TRY IT: Below is a block of records; return all of them exactly, but without the images.

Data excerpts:
★ ★ ★ ★ ★
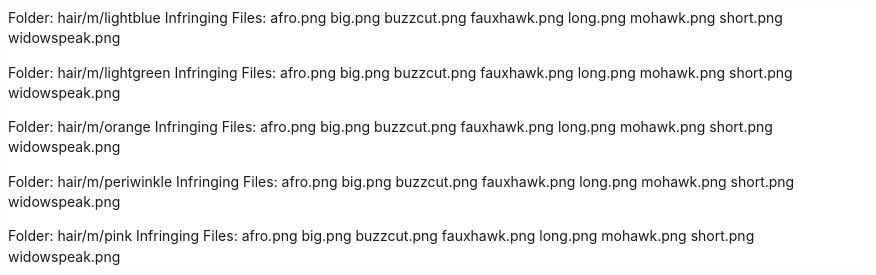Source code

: Folder: hair/m/lightblue
Infringing Files:
afro.png
big.png
buzzcut.png
fauxhawk.png
long.png
mohawk.png
short.png
widowspeak.png

Folder: hair/m/lightgreen
Infringing Files:
afro.png
big.png
buzzcut.png
fauxhawk.png
long.png
mohawk.png
short.png
widowspeak.png

Folder: hair/m/orange
Infringing Files:
afro.png
big.png
buzzcut.png
fauxhawk.png
long.png
mohawk.png
short.png
widowspeak.png

Folder: hair/m/periwinkle
Infringing Files:
afro.png
big.png
buzzcut.png
fauxhawk.png
long.png
mohawk.png
short.png
widowspeak.png

Folder: hair/m/pink
Infringing Files:
afro.png
big.png
buzzcut.png
fauxhawk.png
long.png
mohawk.png
short.png
widowspeak.png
★ ★ ★ ★ ★
RESULT FOR THIS EXERCISE:
Source code

: Folder: hair/m/lightblue
Infringing Files:
afro.png
big.png
buzzcut.png
fauxhawk.png
long.png
mohawk.png
short.png
widowspeak.png

Folder: hair/m/lightgreen
Infringing Files:
afro.png
big.png
buzzcut.png
fauxhawk.png
long.png
mohawk.png
short.png
widowspeak.png

Folder: hair/m/orange
Infringing Files:
afro.png
big.png
buzzcut.png
fauxhawk.png
long.png
mohawk.png
short.png
widowspeak.png

Folder: hair/m/periwinkle
Infringing Files:
afro.png
big.png
buzzcut.png
fauxhawk.png
long.png
mohawk.png
short.png
widowspeak.png

Folder: hair/m/pink
Infringing Files:
afro.png
big.png
buzzcut.png
fauxhawk.png
long.png
mohawk.png
short.png
widowspeak.png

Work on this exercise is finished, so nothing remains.